Paris s’éveille
LE STADE FRANÇAIS S’IMPOSE AVEC LA MANIÈRE AU BOUT D’UN DERBY ENTAMÉ TAMBOUR BATTANT. LE RACING N’Y A PAS RÉSISTÉ !
Mais qu’est-ce qui peut bien se passer dans la tête des joueurs du Stade français ? Cette équipe a quelque chose d’irrationnel, d’insaisissable. Ou comment expliquer autrement que les Parisiens, le plus souvent moribonds et inconstants cette saison, se dévoilent aussi précis, presque exceptionnels à l’heure d’un derby capital pour eux. Jamais depuis le début de la saison, les joueurs de Greg Cooper n’avaient affiché un tel visage. Les victoires sur La Rochelle et Montpellier avaient bien démontré un certain potentiel mais les dernières sorties étaient le plus souvent souffreteuses. À tel point qu’en interne, les questions s’étaient multipliées ces dernières semaines, la crispation invitée. Le Néo-Zélandais John Haggart, entraîneur de la défense arrivé en début de saison, et Tristan Sharp, le préparateur physique, avaient été pointés du doigt, leur avenir tracé en pointillés. Qui sait ce qui serait advenu dans l’hypothèse d’une nouvelle défaite à domicile dans ce derby ?
ENTAME DE FEU
Sauf que. Le Stade français a probablement réalisé sa meilleure performance de la saison face au Racing 92. Durant les quarante premières minutes, Alexandre Flanquart et ses partenaires ont récité leur rugby. Ni la température négative conjuguée à cette petite pluie fine et glaciale, ni la meilleure défense du Top 14, n’ont douché leur enthousiasme et leur farouche volonté d’attaquer. Jusqu’à décrocher (temporairement) le point de bonus offensif avant la demi-heure de jeu par la grâce de trois essais somptueux. Si le premier est né d’une inspiration individuelle et géniale de Jules Plisson, auteur d’un jeu au pied parfaitement dosé, dans le deuxième rideau, pour Sekou Macalou (3e), les deux suivants, inscrits en première main (suffisamment rare pour être souligné), sont le fruit de combinaisons d’une précision chirurgicale. Et sur chacun de ces deux lancements – le premier après touche, le second après mêlée, comme pour mieux varier les plaisirs – le même principe : l’utilisation en leurre de Jonathan Danty et ses 110 kilos. Mais aussi le même finisseur : Waisea Nayacalevu (18e, 27e), qui pourtant mercredi dernier avait passé sa matinée au Tribunal de Grande Instance de Paris, accusé de violence en état d’ivresse. La différence est venue du franchisseur. Sur le lancement après touche, c’est Sekou Macalou, auteur d’une prestation internationale, qui a « breaké » à l’extérieur de Jules Plisson. Sur celui après mêlée, c’est le racé Tony Ensor, toujours aussi élégant, qui s’est proposé à l’intérieur de son ouvreur. Franchement, du beau rugby.

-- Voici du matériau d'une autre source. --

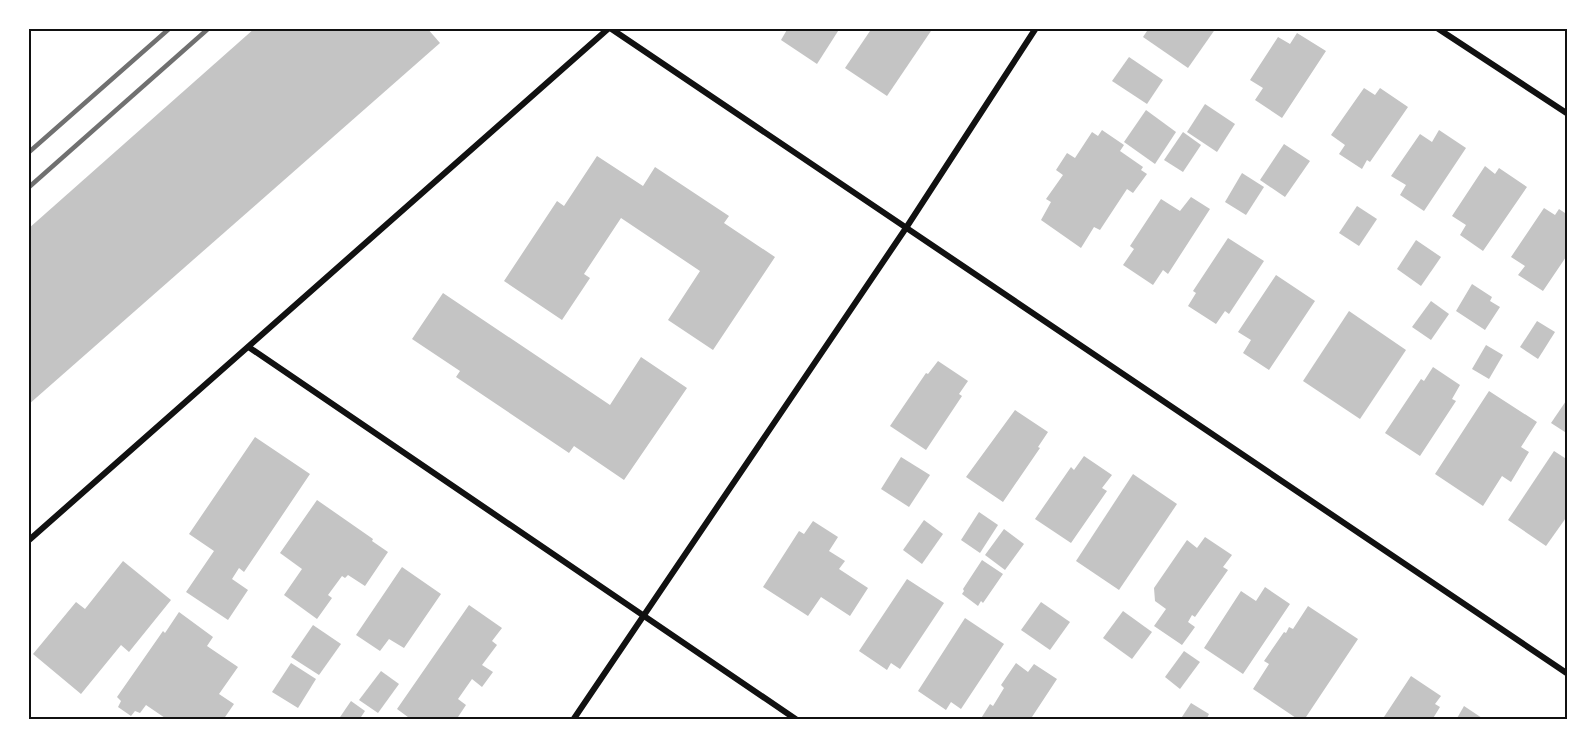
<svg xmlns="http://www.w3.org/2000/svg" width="1596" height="748" font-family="'Playfair Display',serif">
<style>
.building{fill:#c4c4c4}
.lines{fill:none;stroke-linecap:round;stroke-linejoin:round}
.minor{stroke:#111;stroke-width:6}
.rail{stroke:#707070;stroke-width:4.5}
.neatline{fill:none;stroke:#111;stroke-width:2}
</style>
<rect width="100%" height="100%" fill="#fff"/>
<g class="building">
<polygon points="255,28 427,28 440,43 28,405 28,229"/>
<polygon points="788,28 840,28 817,64 781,40"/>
<polygon points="872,28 933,28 887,96 845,68"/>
<polygon points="1149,28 1216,28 1188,68 1143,37"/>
<polygon points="1297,33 1326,51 1282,118 1255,100 1263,88 1250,80 1278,37 1290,44"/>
<polygon points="1129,57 1163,80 1147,104 1112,81"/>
<polygon points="1364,88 1375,95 1380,88 1408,107 1370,162 1367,160 1362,169 1339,154 1345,145 1331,135"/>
<polygon points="1205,104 1235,124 1217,152 1187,132"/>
<polygon points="1146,110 1176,132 1155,164 1124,142"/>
<polygon points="1102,130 1124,145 1120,151 1143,167 1141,170 1147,174 1133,193 1127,189 1100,230 1094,227 1081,248 1041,220 1051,202 1046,199 1063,175 1056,170 1067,153 1075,158 1092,132 1098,136"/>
<polygon points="1439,130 1466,148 1424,211 1400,195 1406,185 1391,176 1420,134 1432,142"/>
<polygon points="1183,132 1201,145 1183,172 1164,160"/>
<polygon points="1284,144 1310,161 1285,197 1260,180"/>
<polygon points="597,156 643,186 655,167 729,216 724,223 775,257 713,350 668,320 700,271 621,218 584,274 590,278 562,320 504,281 557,201 564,206"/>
<polygon points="1485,166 1495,174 1499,168 1527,187 1483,251 1460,235 1466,225 1452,216"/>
<polygon points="1242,173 1264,187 1246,215 1225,202"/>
<polygon points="1191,197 1210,209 1168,274 1163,270 1153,285 1123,265 1134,249 1130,246 1161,199 1180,211"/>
<polygon points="1357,206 1377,219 1359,246 1339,233"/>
<polygon points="1544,208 1555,215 1559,209 1568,215 1568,254 1543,291 1518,275 1525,266 1511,257"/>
<polygon points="1228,238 1264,261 1229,314 1225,311 1216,324 1188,306 1196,293 1193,291"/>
<polygon points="1416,240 1441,257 1421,286 1397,269"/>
<polygon points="1276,275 1315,301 1269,370 1243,353 1251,340 1238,332"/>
<polygon points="1472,284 1492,297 1490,301 1500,307 1485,330 1456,311"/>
<polygon points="443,293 610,405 641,357 687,388 624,480 574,446 569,453 456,377 460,371 412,339"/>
<polygon points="1431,301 1449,314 1431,340 1412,327"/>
<polygon points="1349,311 1406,350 1360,419 1303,381"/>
<polygon points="1537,321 1555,332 1538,359 1520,347"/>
<polygon points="1486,345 1503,355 1489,379 1472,369"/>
<polygon points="938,361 968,381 959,394 962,396 926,450 890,426 926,373 928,374"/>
<polygon points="1433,367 1460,385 1452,399 1456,401 1420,456 1385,433 1421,379 1424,381"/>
<polygon points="1489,391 1537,422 1521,447 1529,452 1511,482 1502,476 1483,506 1435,474"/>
<polygon points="1568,398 1568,434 1551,423"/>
<polygon points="1015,410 1048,432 1038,447 1040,448 1003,502 966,477"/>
<polygon points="255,437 310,474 244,572 239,568 232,579 248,590 228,620 186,592 214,551 189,534"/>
<polygon points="1554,451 1568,460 1568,515 1546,546 1508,520"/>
<polygon points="1084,456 1112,475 1102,488 1107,491 1071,543 1035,519 1071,467 1074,470"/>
<polygon points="901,457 930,475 909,507 881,489"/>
<polygon points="1133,474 1177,504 1119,590 1076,561"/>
<polygon points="317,500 373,539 372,541 388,552 365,586 348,575 345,578 342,576 328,595 332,598 317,619 284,595 302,569 280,553"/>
<polygon points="979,512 998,525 980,553 961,540"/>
<polygon points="924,520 943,534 922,564 903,550"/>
<polygon points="813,521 838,537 829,551 845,561 839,569 868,588 850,616 821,597 808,616 763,587 799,531 804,534"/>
<polygon points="1004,529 1024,544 1005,570 985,555"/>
<polygon points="1205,537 1232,555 1223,567 1228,570 1195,617 1192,615 1188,622 1195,627 1182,645 1154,626 1166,609 1155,601 1154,588 1187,540 1197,548"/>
<polygon points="982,560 1003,574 983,603 981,601 978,606 962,594 964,591 963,589"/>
<polygon points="123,561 171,600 129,652 121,645 81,694 33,654 76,602 85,609"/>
<polygon points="402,567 441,594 404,648 389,639 380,651 356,635"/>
<polygon points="907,579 944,603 900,669 891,663 887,670 859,651"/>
<polygon points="1265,587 1290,604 1243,674 1204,648 1241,591 1256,601"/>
<polygon points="1041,602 1070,622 1050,650 1021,630"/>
<polygon points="469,605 502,628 492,641 497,645 482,665 493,672 482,687 472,679 458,699 466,705 456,720 412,720 397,709"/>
<polygon points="1308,606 1358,639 1304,720 1299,720 1253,689 1269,664 1264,661 1284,632 1286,633 1289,627 1293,629"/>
<polygon points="1123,611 1152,632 1132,659 1103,638"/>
<polygon points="179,612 213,637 207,646 238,667 219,694 234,704 223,720 168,720 146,705 140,713 135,711 131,716 118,707 121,701 117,697 163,631 165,633"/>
<polygon points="965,618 1004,644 961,709 951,702 946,710 918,691"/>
<polygon points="313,625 341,644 319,675 291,657"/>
<polygon points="1184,651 1200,662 1180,689 1165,677"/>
<polygon points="291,663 316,679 298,708 272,692"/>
<polygon points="1016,663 1028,672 1034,664 1057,679 1030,720 980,720 990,704 993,706 1004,688 1001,685"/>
<polygon points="381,671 399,684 378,713 359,700"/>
<polygon points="1411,676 1441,696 1435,704 1440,707 1432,720 1382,720"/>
<polygon points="351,701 365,711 359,720 338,720"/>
<polygon points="1191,703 1209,714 1206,720 1180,720"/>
<polygon points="1464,706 1485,720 1456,720"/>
</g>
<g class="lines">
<g class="minor">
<polyline points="610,28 1568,674"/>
<polyline points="1437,28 1568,114"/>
<polyline points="250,348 797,720"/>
<polyline points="28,541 609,28"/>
<polyline points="573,720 906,228 1036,28"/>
</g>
<g class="rail">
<polyline points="28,153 170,28"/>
<polyline points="28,188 209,28"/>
</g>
</g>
<rect width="1596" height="748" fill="none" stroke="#ffffff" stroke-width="60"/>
<rect x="30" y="30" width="1536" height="688" class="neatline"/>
</svg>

Seulement voilà, même avec une avance confortable à la pause (27-7), le Stade français se sait toujours en danger. Les fin de matchs, ce n’est pas leur truc aux Parisiens. Problème physique ? Défensif ? Les deux conjugués ? Impossible pour les stadistes de ne pas garder dans un coin de leur tête ces fins de match souvent douloureuses. Lors de leur dernière rencontre à domicile face à Oyonnax, malgré 23 points d’avance à l’heure de jeu, ils s’étaient fait une grosse frayeur pour finalement s’imposer que de quatre petits points. Tant et si bien que, lors des onze premières journées de Top 14, 38 % des points encaissés l’ont été dans les vingt dernières minutes. Une statistique tout sauf anecdotique et loin d’être rassurante quand l’attaque du Racing a, dans le même temps, inscrit 29 % de ses points au cours de ses fins de matchs. Mais cette fois-ci, le Stade français a tenu. Aucun problème défensif, ni physique. Certes, le Racing a bien inscrit un essai juste à l’heure de jeu (27-17, 61e), comme pour mieux réveiller les vieux démons stadistes. Mais, il est écrit que, pour le club de la capitale, le derby n’est absolument pas un match comme un autre. En témoignent le niveau de jeu affiché, tant en attaque qu’en défense, et la constance durant quatre-vingts minutes.